▶ [Exercise 1]: Edit the passage on the Christ Impulse, starting with "The first revelation" and going on through "development of Ego-consciousness.", by replacing "essential" with "fundamental", and write out that stretch.

▶ [Excerpt]:

▶

Intense devotion to the Spiritual can help the Spiritual to
be a healing force. In olden times, man was able to permeate
himself with the Spiritual, not for the purpose of knowledge
alone but for the purpose of healing. In those olden times
men lived in communion with higher Spiritual Beings. When
they had descended to the physical plane but were still in
connection with the spiritual worlds, they could not ward off
the harmful spiritual Beings. They could be permeated with
evil spiritual powers, for example by elementary beings
inhabiting the astral plane. A man could lend himself to the
good spiritual influences but he was also exposed to evil
spiritual beings. To-day he is less subject to these evil
demonic beings which in olden times worked with such strength
in the more pliable material that men might be possessed by
them. The reason for all this was because it was man's
destiny to descend to the physical plane and gain
self-consciousness. His had long been working from outside
upon his human nature. But it was only through the Christ
Impulse that man could become fully conscious of the Ego and
its purpose. The Christ Impulse was revealed, first of all,
in reflection, in the lightning in which Jehovah appeared to
Moses, just as the light of the Moon reflects the light of
the Sun. Jehovah is in very truth the reflection of Christ.
The first revelation of Christ is in reflection. We cannot
understand the Gospel of St. John until we realise that the
Christ Impulse is the essential, all-important factor in the
development of Ego-consciousness.
Man was
destined to be drawn away from influences which stream into
him without consciousness on his part. This-made it possible
for him to unfold Ego-Consciousness and prepare for the
re-attainment of clairvoyance. But he must be able to
withstand the influences of demonic beings. The more power
there is in his Ego, the better is he able to keep the
influences of demons at bay. The healing from demons, from
demonic possession, can only be understood in the light of
this knowledge. A number of sick people were brought to
Christ at the time of the day when Christ could work most
strongly as a spiritual power. It was the
spiritual light which was to work — not the
physical sunlight (which is only the garment of the spiritual
light). It was when the sun had set that the sick were
brought to Christ. We must picture to ourselves how the
healing actually took place. The people who came to Christ
had the firm faith and conviction that the impulse which can
drive away the demons was working through Him. If the
expulsion of the demons had been achieved through some
external means, the Christ would not have been working
through the Ego. A man can only know Christ by
developing inner strength. And Christ can work only
when this strength comes to expression in the Ego of man.

◀

▶ [Information shown]:
▶

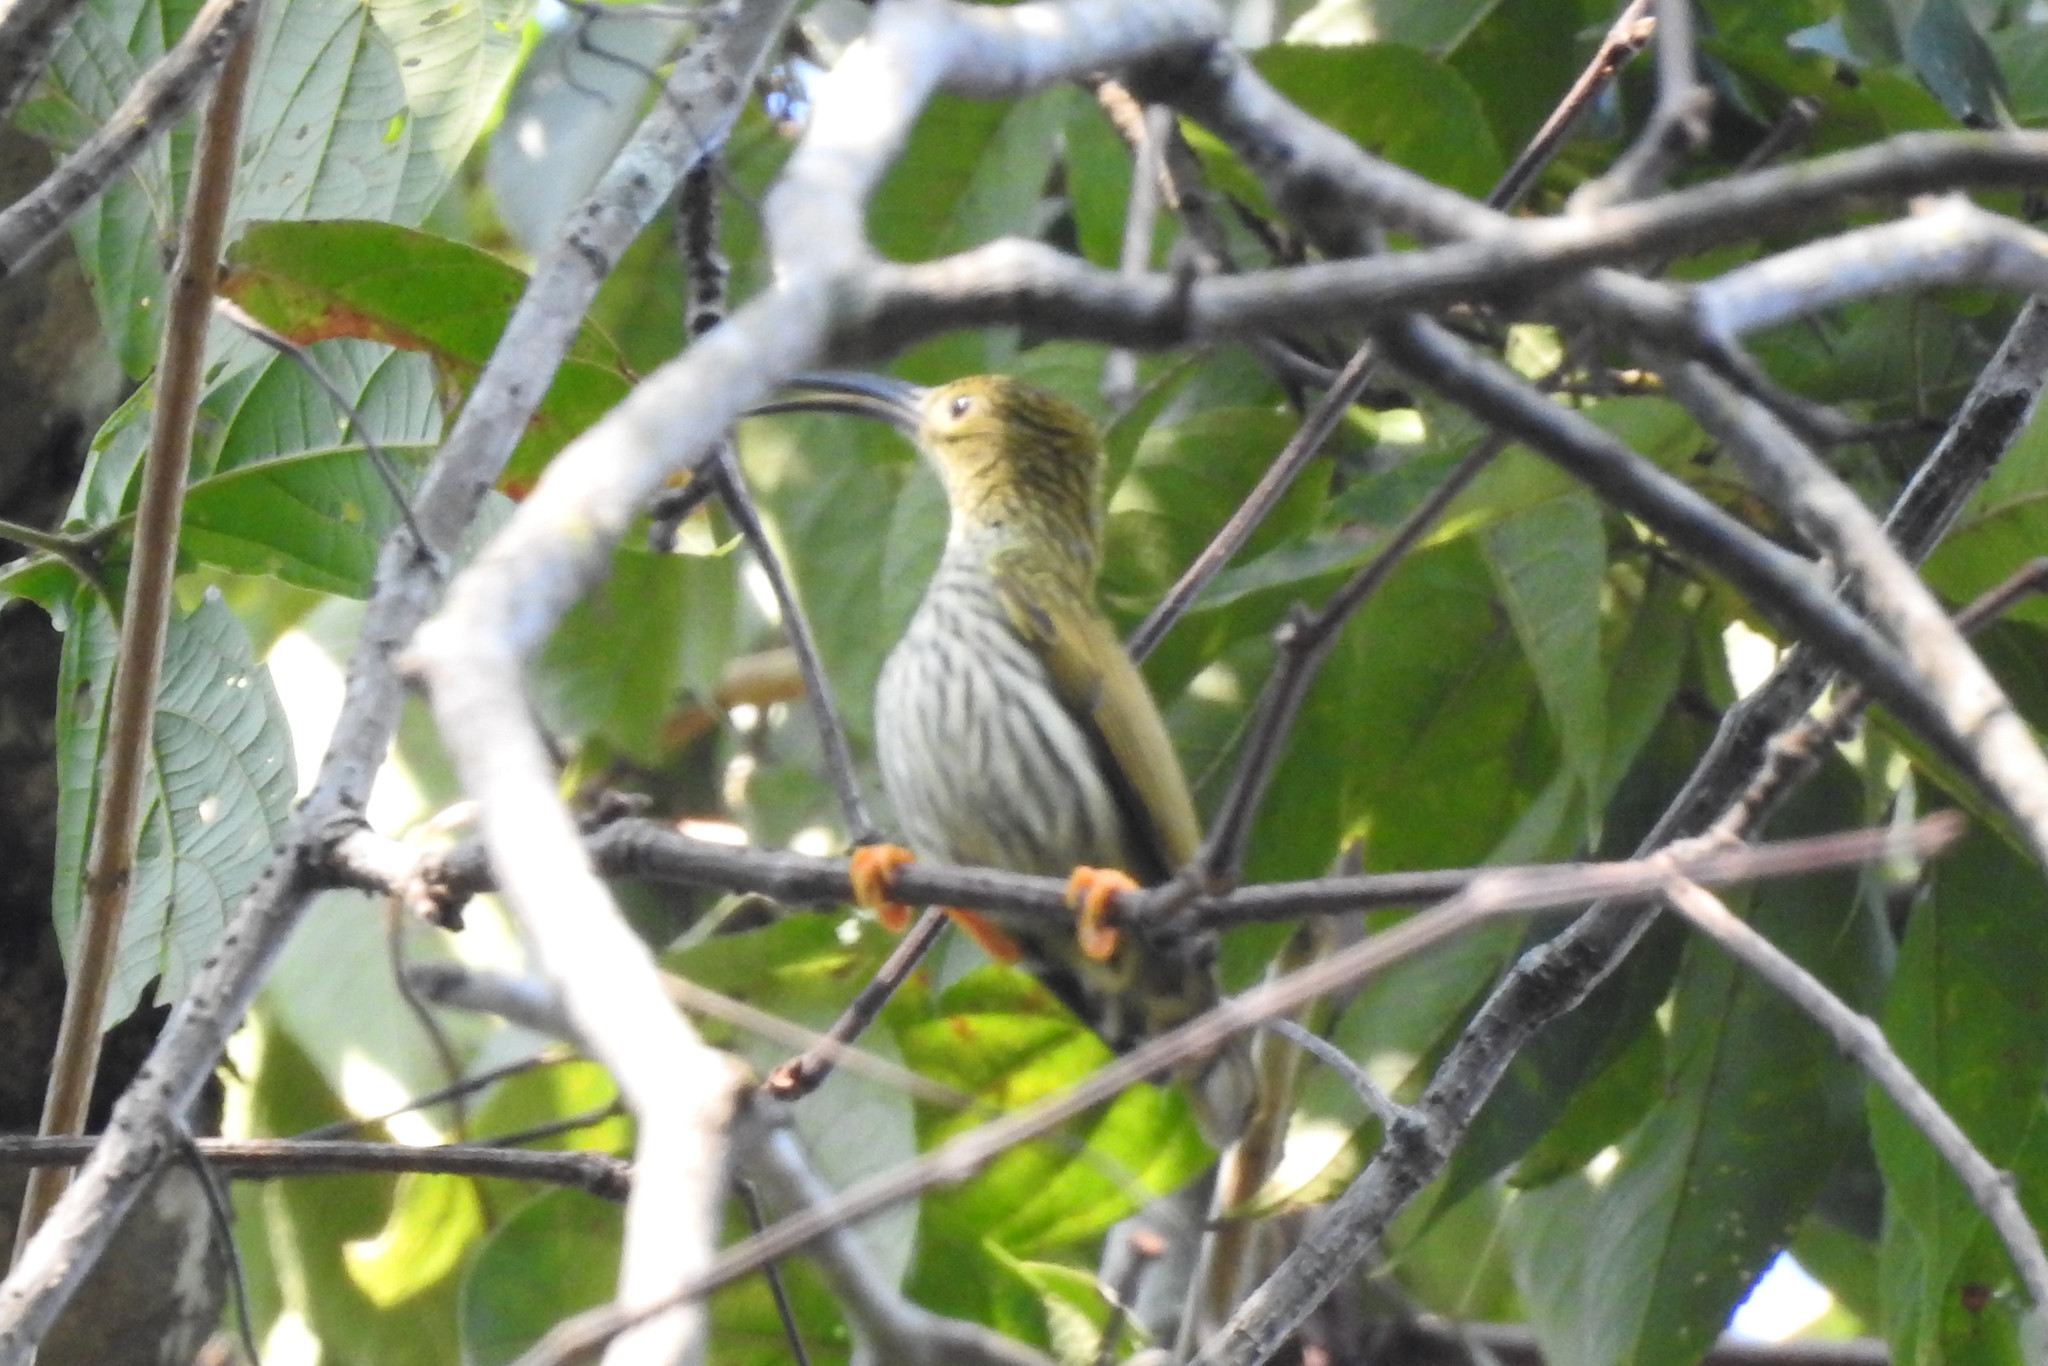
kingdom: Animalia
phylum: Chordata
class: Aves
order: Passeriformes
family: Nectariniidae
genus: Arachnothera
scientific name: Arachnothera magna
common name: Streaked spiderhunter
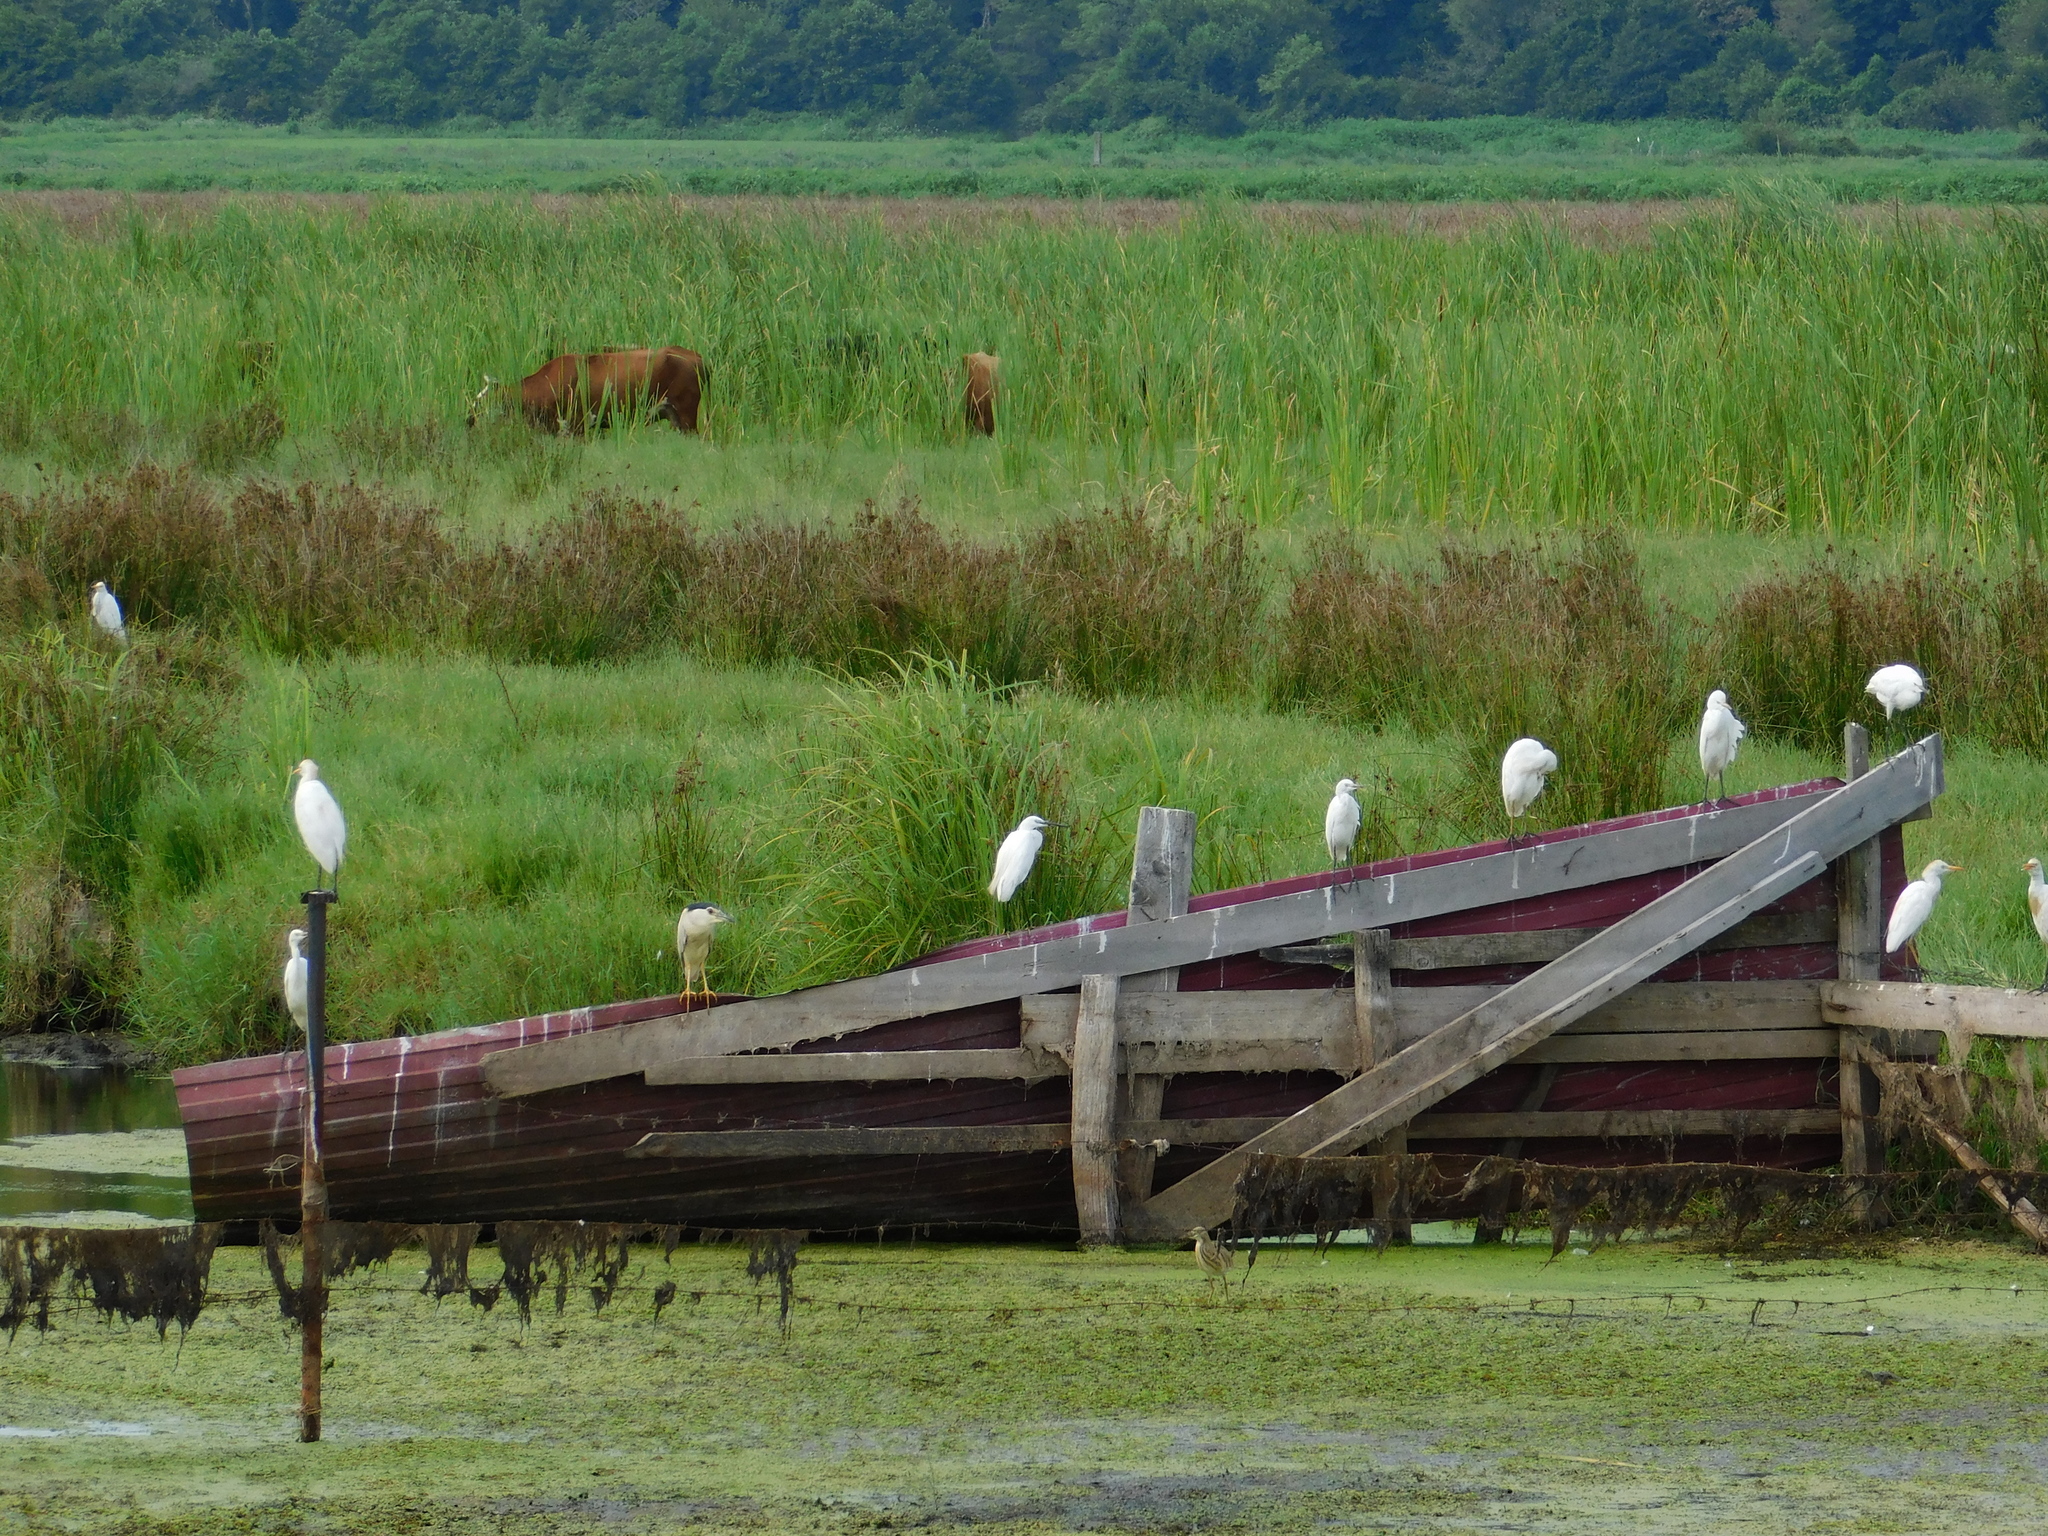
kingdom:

◀
▶

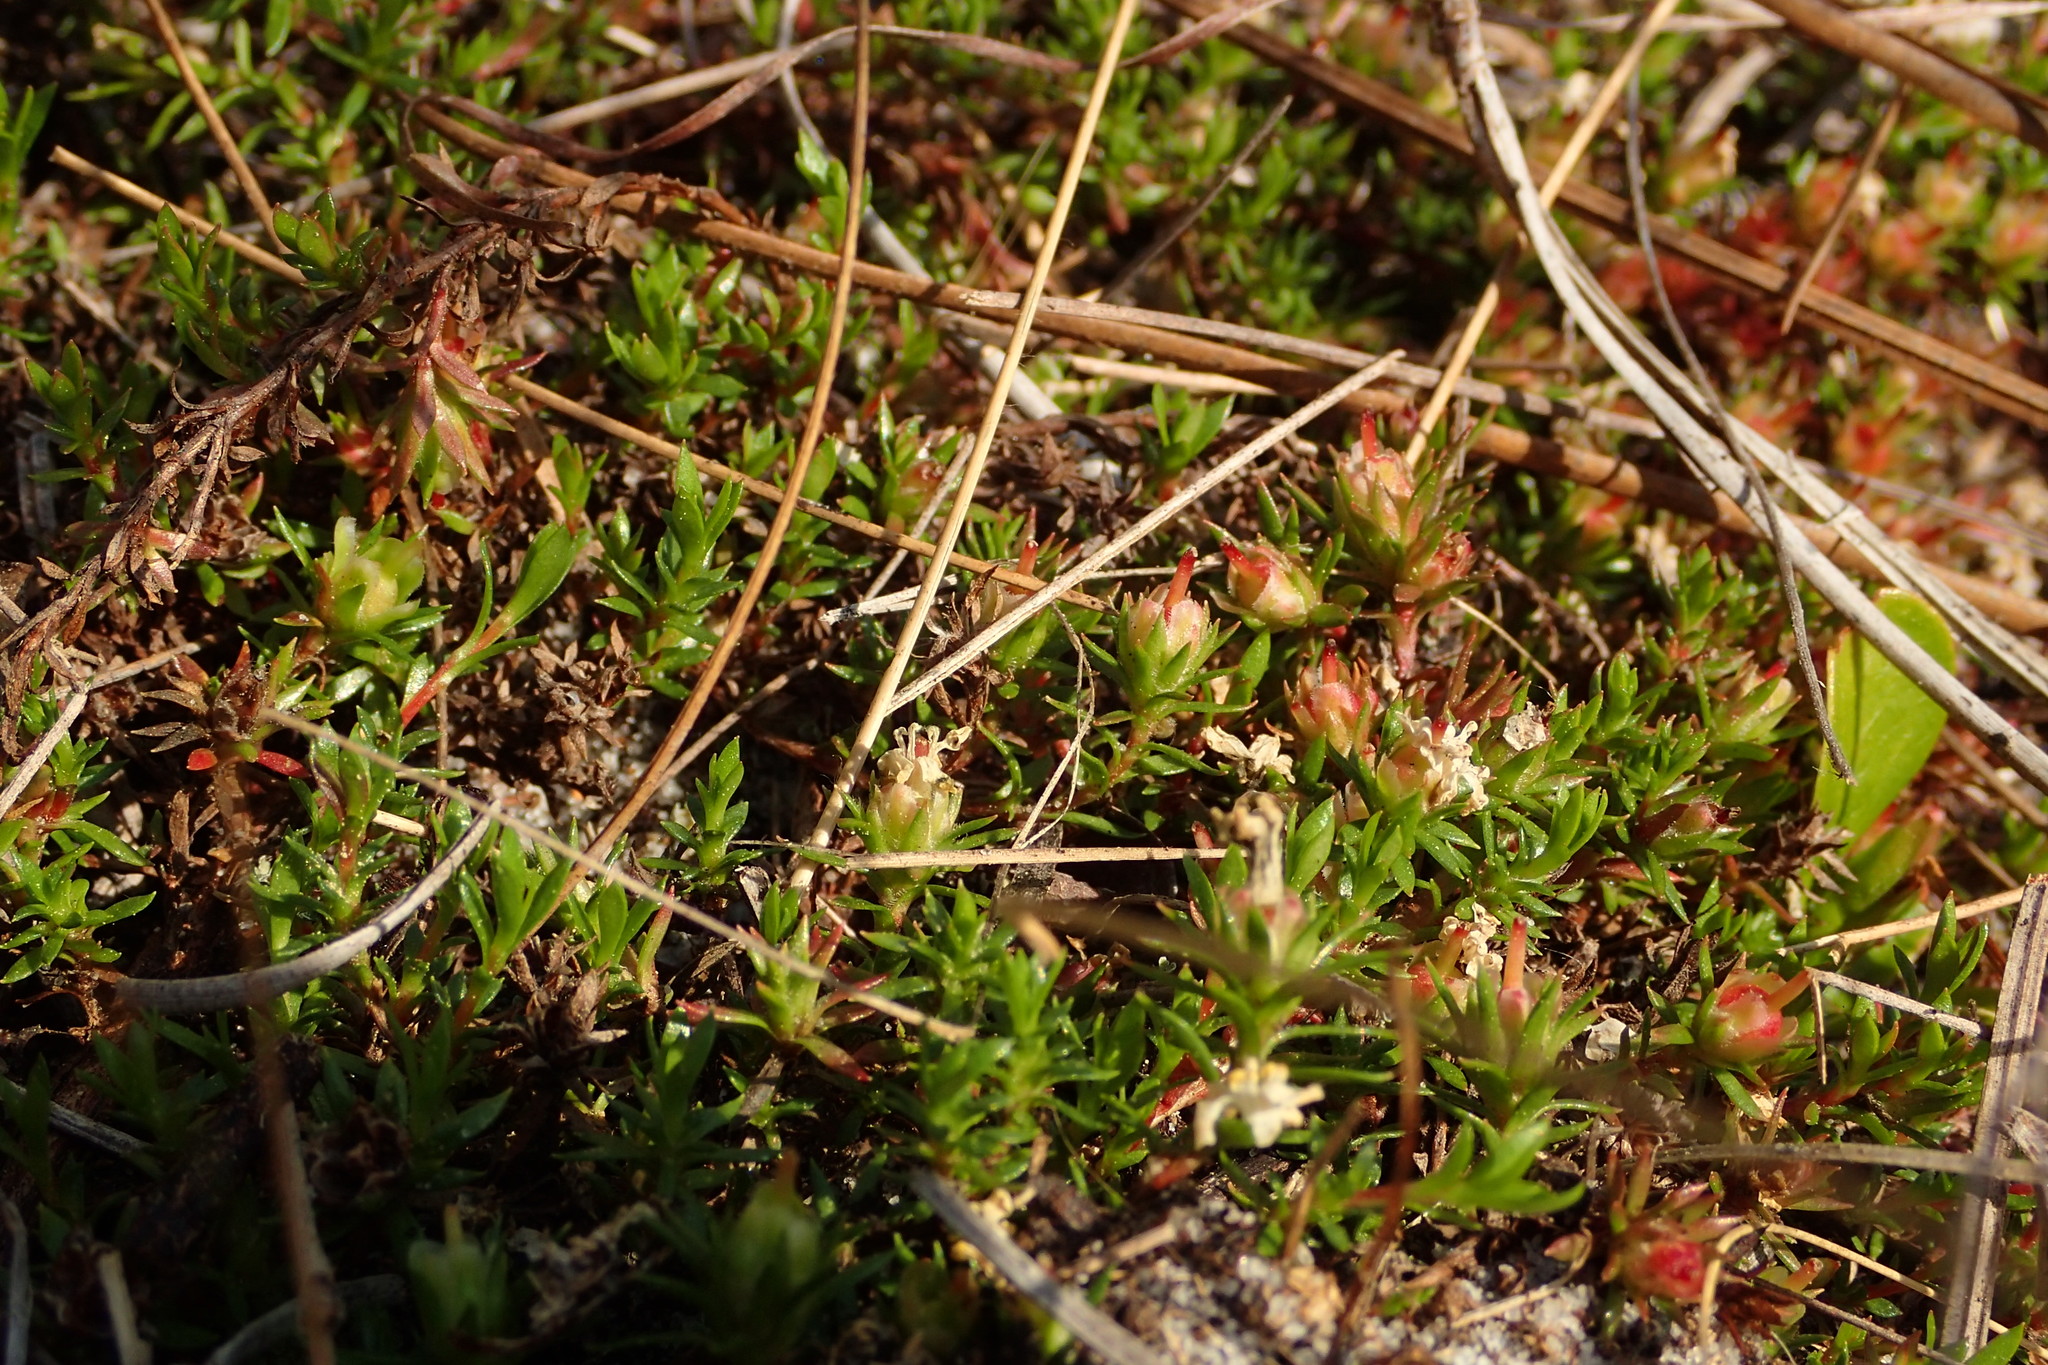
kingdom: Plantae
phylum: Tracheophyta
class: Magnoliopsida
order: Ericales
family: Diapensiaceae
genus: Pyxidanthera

◀

▶ [Exercise 2]: Print, without any change, the lines of the entries starting with the line with "kingdom: Animalia" and going on through the line with "common name: Streaked spiderhunter".

▶ [Solution 1]:
The first revelation of Christ is in reflection. We cannot
understand the Gospel of St. John until we realise that the
Christ Impulse is the fundamental, all-important factor in the
development of Ego-consciousness.

▶ [Solution 2]:
kingdom: Animalia
phylum: Chordata
class: Aves
order: Passeriformes
family: Nectariniidae
genus: Arachnothera
scientific name: Arachnothera magna
common name: Streaked spiderhunter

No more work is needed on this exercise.